Text provided
Graphene-Semiconductor Contact

TL;DR

This paper provides a comprehensive analysis of graphene-semiconductor junctions, revealing their unique electronic properties, tunable barriers, and experimental methods to characterize these interfaces, positioning them as a new archetype of semimetal-semiconductor contacts.

Contribution

It introduces a systematic treatment of graphene-semiconductor contacts, deriving generalized interface equations and analyzing their unique electronic and capacitive properties.

Findings

Graphene-semiconductor junctions exhibit exotic electronic properties due to graphene's finite density of states.

The barrier height in these junctions is tunable and related to junction capacitance.

Experimental methods for characterizing junction parameters and observing inversion layers are discussed.

Work to complete
A – Answer these questions about the graphene-semiconductor contact summary:
(i) As what does the TL;DR position graphene-semiconductor junctions?
(ii) What kind of equations does the contribution say the paper derives?
(iii) To what do the findings relate the barrier height?
B – Quote the graphene-semiconductor contact summary from "It introduces a" to "density of states.".

[Saved data entries]
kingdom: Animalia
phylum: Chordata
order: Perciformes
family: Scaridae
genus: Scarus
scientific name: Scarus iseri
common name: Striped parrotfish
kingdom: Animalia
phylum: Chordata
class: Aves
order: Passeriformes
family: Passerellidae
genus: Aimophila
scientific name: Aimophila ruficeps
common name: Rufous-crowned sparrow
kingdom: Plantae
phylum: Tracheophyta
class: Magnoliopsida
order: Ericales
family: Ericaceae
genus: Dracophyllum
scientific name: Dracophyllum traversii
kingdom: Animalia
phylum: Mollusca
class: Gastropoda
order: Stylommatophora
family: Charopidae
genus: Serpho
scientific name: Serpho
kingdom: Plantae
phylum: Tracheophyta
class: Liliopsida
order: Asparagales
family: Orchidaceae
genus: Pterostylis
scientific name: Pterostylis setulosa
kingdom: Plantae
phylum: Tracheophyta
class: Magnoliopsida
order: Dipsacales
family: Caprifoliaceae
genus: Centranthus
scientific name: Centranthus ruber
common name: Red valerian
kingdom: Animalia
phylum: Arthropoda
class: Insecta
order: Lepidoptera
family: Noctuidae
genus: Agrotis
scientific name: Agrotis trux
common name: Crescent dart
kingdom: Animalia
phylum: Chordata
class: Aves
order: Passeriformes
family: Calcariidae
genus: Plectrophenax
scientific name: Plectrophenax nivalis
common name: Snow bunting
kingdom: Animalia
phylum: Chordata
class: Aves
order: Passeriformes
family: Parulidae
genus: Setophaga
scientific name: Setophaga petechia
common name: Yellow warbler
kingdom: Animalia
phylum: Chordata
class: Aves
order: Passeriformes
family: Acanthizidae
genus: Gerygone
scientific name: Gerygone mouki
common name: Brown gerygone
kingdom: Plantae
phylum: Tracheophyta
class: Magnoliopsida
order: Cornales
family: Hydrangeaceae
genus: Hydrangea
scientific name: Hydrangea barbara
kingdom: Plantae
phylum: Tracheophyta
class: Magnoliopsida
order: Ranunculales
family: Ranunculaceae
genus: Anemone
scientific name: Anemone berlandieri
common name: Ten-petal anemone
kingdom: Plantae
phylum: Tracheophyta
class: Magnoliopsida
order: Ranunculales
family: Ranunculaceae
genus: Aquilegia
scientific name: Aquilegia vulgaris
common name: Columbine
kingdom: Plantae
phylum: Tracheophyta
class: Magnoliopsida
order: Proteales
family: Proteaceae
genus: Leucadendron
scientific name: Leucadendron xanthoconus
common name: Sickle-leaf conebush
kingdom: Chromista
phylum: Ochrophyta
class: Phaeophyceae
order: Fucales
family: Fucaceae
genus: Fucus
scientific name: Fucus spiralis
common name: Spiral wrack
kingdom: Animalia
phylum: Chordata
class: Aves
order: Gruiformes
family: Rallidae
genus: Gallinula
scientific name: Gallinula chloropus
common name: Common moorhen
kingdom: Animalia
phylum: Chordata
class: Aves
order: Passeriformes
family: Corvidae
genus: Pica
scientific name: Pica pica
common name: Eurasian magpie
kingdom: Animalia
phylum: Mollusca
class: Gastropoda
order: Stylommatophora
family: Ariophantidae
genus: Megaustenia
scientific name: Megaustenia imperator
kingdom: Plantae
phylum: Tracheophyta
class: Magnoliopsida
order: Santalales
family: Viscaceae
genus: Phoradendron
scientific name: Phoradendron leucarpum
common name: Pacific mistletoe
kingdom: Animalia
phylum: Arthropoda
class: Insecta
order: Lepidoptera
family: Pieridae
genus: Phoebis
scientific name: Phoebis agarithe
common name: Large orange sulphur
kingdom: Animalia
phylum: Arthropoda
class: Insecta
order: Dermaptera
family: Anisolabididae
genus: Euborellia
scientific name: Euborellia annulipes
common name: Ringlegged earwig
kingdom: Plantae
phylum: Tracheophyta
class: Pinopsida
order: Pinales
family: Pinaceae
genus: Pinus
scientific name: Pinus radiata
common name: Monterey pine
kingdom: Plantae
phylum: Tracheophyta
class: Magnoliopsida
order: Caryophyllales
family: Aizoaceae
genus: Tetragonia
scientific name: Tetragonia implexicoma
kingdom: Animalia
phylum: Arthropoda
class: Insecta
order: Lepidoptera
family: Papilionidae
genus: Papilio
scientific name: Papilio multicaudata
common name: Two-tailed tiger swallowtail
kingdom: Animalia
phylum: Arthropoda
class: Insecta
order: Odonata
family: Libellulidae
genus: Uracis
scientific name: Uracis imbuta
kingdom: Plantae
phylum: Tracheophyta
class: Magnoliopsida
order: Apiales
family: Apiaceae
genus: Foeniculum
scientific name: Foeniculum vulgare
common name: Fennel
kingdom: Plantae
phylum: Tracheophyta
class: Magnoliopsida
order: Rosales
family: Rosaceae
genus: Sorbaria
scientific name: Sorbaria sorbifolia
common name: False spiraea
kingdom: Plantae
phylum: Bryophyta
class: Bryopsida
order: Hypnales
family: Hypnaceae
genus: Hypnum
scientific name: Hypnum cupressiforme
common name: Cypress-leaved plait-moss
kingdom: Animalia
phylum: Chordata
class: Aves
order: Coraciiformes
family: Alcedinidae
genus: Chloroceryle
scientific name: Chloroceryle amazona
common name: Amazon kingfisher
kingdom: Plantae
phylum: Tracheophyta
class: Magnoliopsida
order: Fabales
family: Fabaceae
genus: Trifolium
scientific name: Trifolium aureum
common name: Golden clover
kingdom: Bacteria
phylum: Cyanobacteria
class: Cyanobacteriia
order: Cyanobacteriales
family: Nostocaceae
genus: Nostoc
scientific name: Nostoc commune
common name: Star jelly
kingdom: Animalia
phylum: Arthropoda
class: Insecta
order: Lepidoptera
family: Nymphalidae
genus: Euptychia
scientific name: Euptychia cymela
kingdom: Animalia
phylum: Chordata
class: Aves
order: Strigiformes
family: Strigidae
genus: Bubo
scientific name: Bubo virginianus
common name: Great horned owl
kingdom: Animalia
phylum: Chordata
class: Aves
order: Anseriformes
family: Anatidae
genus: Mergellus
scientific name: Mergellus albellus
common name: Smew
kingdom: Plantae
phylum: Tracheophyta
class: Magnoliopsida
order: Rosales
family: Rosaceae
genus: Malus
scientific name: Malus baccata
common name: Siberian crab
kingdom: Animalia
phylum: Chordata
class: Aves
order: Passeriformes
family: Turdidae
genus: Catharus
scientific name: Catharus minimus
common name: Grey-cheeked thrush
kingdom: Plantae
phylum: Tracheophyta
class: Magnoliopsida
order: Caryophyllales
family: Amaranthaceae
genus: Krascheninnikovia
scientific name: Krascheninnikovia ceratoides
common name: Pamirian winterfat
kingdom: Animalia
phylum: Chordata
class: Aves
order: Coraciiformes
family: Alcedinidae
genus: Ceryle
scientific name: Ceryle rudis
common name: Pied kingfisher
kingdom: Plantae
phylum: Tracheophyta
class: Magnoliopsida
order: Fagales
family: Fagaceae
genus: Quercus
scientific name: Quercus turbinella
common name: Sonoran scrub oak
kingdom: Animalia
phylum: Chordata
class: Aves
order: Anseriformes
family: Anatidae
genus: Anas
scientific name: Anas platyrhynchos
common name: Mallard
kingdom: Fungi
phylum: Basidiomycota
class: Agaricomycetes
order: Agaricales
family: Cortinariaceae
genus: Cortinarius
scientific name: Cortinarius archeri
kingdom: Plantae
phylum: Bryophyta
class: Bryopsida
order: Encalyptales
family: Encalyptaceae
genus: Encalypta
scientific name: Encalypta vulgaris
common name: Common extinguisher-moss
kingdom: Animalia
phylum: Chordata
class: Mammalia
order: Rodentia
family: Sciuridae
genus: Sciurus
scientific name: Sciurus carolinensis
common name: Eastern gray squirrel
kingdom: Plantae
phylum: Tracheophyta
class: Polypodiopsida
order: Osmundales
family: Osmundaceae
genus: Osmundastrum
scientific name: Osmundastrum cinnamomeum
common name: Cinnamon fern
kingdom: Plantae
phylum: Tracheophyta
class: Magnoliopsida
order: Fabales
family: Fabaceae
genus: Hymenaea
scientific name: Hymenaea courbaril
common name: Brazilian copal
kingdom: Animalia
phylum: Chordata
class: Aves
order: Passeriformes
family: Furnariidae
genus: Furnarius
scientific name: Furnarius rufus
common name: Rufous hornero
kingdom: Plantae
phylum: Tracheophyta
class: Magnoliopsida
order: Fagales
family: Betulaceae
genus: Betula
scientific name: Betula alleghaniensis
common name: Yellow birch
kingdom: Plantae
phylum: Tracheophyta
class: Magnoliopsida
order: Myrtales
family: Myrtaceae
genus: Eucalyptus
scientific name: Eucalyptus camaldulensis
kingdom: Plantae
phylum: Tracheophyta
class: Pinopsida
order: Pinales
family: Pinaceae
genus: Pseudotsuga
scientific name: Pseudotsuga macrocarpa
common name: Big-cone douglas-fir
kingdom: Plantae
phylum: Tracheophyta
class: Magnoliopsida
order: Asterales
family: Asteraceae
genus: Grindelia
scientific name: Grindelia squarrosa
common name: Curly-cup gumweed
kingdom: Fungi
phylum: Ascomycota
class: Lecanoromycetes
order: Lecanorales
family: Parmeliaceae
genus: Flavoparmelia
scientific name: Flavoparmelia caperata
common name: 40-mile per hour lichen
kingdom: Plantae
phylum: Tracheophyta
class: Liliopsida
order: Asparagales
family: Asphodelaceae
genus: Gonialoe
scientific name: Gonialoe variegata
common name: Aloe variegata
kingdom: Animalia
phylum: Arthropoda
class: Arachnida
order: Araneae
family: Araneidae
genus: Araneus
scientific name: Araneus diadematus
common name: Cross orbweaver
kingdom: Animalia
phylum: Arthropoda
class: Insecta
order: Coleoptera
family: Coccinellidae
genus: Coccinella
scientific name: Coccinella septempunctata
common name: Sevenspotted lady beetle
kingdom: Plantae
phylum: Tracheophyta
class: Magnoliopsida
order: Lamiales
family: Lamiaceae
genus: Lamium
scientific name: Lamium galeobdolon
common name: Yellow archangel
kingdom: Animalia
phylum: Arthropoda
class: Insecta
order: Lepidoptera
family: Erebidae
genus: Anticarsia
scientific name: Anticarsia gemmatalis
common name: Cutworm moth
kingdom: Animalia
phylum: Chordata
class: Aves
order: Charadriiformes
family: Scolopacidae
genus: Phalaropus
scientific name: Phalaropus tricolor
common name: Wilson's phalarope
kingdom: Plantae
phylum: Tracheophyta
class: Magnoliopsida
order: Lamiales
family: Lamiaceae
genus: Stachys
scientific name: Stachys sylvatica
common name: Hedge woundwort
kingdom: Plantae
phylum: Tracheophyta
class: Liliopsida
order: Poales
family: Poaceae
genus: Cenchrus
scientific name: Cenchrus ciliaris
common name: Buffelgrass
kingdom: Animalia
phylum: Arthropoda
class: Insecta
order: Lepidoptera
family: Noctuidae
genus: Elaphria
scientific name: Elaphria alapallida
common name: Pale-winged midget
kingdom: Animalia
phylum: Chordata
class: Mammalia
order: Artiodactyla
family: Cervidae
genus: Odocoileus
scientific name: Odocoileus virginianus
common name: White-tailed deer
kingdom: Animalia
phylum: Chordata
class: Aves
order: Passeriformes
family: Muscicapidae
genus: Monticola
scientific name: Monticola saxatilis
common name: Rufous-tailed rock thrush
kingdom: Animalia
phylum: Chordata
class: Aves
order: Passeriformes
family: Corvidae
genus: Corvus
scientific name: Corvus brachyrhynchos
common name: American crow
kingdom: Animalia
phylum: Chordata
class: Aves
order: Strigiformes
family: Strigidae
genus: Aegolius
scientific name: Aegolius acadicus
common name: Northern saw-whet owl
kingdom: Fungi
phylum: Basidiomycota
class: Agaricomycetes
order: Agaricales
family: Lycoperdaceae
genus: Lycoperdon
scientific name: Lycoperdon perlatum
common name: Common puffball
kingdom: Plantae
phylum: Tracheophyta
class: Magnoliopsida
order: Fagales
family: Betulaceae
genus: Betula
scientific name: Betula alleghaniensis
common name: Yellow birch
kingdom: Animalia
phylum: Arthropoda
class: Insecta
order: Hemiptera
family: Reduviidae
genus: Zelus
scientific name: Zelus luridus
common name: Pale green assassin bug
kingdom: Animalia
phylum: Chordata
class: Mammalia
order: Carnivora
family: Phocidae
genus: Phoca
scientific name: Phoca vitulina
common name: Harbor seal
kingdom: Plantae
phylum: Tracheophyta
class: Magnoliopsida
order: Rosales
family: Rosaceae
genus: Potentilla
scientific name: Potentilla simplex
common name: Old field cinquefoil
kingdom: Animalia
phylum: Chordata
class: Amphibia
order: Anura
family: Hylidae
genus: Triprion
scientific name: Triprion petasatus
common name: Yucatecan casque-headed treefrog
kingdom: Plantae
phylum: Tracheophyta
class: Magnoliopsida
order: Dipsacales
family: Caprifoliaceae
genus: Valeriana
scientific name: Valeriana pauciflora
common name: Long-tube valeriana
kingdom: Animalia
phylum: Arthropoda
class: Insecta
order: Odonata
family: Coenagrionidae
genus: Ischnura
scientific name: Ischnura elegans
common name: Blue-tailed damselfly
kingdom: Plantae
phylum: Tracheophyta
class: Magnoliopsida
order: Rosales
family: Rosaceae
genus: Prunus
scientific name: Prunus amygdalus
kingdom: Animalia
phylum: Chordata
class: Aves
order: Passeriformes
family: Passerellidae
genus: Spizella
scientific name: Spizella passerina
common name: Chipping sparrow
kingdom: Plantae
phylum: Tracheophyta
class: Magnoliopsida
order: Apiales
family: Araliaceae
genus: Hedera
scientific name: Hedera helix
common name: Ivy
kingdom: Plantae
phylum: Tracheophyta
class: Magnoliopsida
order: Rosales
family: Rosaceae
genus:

Solution set
A –
(i) As a new archetype of semimetal-semiconductor contacts.
(ii) Generalized interface equations.
(iii) Junction capacitance.

B –
It introduces a systematic treatment of graphene-semiconductor contacts, deriving generalized interface equations and analyzing their unique electronic and capacitive properties.

Findings

Graphene-semiconductor junctions exhibit exotic electronic properties due to graphene's finite density of states.